▶ [Records for this exercise]:

--------

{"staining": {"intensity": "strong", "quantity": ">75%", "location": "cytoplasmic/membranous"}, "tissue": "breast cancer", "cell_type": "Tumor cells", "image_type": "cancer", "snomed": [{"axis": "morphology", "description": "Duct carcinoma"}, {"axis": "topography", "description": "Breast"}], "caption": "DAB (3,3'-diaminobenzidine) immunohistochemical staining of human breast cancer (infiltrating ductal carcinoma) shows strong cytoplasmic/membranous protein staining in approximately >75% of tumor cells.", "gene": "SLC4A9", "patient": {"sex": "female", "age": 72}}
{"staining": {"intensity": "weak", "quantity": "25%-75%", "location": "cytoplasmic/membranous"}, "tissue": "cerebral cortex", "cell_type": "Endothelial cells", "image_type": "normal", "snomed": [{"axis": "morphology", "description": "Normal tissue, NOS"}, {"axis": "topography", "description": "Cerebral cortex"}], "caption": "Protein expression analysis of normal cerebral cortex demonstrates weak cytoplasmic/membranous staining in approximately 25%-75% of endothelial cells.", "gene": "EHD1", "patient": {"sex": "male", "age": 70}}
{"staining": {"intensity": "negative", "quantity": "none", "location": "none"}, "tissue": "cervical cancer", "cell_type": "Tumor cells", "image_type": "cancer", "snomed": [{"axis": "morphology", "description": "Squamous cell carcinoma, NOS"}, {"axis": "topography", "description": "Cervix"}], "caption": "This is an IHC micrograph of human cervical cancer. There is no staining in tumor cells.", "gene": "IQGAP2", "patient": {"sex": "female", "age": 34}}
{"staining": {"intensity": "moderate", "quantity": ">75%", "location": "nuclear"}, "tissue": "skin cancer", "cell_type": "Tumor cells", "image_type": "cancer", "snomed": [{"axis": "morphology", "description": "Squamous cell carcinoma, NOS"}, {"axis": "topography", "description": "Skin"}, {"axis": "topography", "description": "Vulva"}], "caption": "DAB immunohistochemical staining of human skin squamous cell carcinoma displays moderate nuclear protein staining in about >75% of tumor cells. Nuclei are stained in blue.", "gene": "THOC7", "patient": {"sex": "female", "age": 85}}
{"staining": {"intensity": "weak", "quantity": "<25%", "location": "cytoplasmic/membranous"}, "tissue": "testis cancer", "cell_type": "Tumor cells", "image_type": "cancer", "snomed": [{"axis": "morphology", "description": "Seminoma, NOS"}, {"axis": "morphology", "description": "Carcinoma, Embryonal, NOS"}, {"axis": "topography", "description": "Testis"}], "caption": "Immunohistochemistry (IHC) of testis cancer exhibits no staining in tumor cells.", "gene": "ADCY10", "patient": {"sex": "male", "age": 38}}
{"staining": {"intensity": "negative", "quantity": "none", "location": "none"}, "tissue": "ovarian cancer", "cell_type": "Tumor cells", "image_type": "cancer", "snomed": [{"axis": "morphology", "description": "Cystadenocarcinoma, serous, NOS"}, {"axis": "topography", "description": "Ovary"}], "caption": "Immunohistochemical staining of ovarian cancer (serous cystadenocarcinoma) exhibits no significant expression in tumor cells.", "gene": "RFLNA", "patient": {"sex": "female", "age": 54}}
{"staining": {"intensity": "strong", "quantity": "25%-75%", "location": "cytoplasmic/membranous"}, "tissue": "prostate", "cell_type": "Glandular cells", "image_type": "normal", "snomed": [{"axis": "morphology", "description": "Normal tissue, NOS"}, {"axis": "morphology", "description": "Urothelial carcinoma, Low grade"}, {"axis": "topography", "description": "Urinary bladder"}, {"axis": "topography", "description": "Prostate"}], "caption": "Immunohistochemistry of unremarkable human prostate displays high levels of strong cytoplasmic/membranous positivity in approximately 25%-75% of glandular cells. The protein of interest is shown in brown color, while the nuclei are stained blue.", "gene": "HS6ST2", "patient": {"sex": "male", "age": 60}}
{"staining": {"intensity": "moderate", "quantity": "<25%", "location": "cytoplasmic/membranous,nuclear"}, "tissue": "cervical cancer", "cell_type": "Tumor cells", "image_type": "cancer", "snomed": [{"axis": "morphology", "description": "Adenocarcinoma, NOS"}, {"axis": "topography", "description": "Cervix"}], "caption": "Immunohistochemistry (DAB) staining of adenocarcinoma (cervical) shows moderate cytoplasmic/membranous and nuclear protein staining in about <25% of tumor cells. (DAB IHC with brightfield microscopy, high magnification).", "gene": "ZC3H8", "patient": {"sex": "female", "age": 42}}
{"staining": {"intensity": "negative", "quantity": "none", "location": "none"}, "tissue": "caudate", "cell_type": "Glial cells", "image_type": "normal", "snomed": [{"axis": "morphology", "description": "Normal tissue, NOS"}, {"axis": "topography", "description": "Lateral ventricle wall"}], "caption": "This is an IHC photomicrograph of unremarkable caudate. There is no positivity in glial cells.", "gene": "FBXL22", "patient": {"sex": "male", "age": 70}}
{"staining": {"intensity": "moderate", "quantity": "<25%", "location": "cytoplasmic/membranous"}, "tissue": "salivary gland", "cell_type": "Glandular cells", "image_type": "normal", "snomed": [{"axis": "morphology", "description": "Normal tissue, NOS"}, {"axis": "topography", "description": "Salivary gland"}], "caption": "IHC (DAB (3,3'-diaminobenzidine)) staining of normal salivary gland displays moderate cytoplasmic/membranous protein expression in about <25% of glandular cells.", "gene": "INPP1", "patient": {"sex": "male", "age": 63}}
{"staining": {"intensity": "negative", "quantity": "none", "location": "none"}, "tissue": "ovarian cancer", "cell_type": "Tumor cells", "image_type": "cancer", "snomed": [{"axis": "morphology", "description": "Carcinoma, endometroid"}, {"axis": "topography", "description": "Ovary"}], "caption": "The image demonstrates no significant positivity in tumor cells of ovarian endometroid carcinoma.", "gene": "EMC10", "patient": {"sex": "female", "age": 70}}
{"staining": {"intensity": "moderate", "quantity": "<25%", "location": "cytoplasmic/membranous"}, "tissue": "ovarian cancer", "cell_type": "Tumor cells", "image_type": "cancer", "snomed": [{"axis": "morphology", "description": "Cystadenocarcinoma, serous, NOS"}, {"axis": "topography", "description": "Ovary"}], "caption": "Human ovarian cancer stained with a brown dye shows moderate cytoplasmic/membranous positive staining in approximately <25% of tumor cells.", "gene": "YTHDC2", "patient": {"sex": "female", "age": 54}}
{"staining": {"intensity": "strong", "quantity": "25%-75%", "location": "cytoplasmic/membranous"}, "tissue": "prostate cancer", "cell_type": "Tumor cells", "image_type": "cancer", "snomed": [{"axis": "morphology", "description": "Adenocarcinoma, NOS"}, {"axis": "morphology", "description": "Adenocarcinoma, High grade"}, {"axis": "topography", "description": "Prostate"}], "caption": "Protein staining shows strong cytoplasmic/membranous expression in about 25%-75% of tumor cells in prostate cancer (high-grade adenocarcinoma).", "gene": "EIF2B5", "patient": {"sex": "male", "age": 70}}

--------

▶ [Instructions to follow]: Copy out the data above word for word, starting at its first line and ending with the line that contains "expression analysis of".

▶ [Solution for this task]:
{"staining": {"intensity": "strong", "quantity": ">75%", "location": "cytoplasmic/membranous"}, "tissue": "breast cancer", "cell_type": "Tumor cells", "image_type": "cancer", "snomed": [{"axis": "morphology", "description": "Duct carcinoma"}, {"axis": "topography", "description": "Breast"}], "caption": "DAB (3,3'-diaminobenzidine) immunohistochemical staining of human breast cancer (infiltrating ductal carcinoma) shows strong cytoplasmic/membranous protein staining in approximately >75% of tumor cells.", "gene": "SLC4A9", "patient": {"sex": "female", "age": 72}}
{"staining": {"intensity": "weak", "quantity": "25%-75%", "location": "cytoplasmic/membranous"}, "tissue": "cerebral cortex", "cell_type": "Endothelial cells", "image_type": "normal", "snomed": [{"axis": "morphology", "description": "Normal tissue, NOS"}, {"axis": "topography", "description": "Cerebral cortex"}], "caption": "Protein expression analysis of normal cerebral cortex demonstrates weak cytoplasmic/membranous staining in approximately 25%-75% of endothelial cells.", "gene": "EHD1", "patient": {"sex": "male", "age": 70}}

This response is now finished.